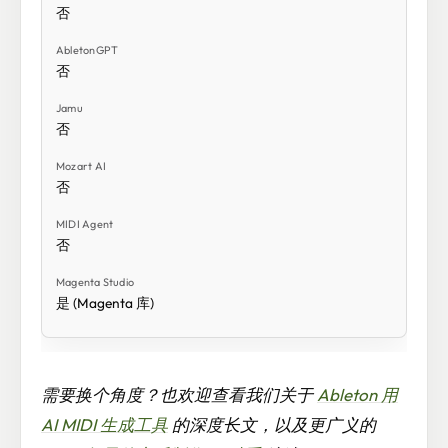
否
否
否
否
否
是 (Magenta 库)
需要换个角度？也欢迎查看我们关于
Ableton 用
AI MIDI 生成工具
的深度长文，以及更广义的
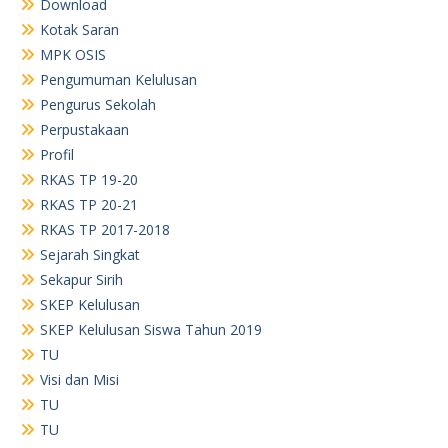
Download
Kotak Saran
MPK OSIS
Pengumuman Kelulusan
Pengurus Sekolah
Perpustakaan
Profil
RKAS TP 19-20
RKAS TP 20-21
RKAS TP 2017-2018
Sejarah Singkat
Sekapur Sirih
SKEP Kelulusan
SKEP Kelulusan Siswa Tahun 2019
TU
Visi dan Misi
TU
TU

Instruction:
Reproduce every line of text in the listing above verbatim, in its original order, and omit the pictures.

Written response:
否
否
否
否
否
是 (Magenta 库)
需要换个角度？也欢迎查看我们关于
Ableton 用
AI MIDI 生成工具
的深度长文，以及更广义的
Download
Kotak Saran
MPK OSIS
Pengumuman Kelulusan
Pengurus Sekolah
Perpustakaan
Profil
RKAS TP 19-20
RKAS TP 20-21
RKAS TP 2017-2018
Sejarah Singkat
Sekapur Sirih
SKEP Kelulusan
SKEP Kelulusan Siswa Tahun 2019
TU
Visi dan Misi
TU
TU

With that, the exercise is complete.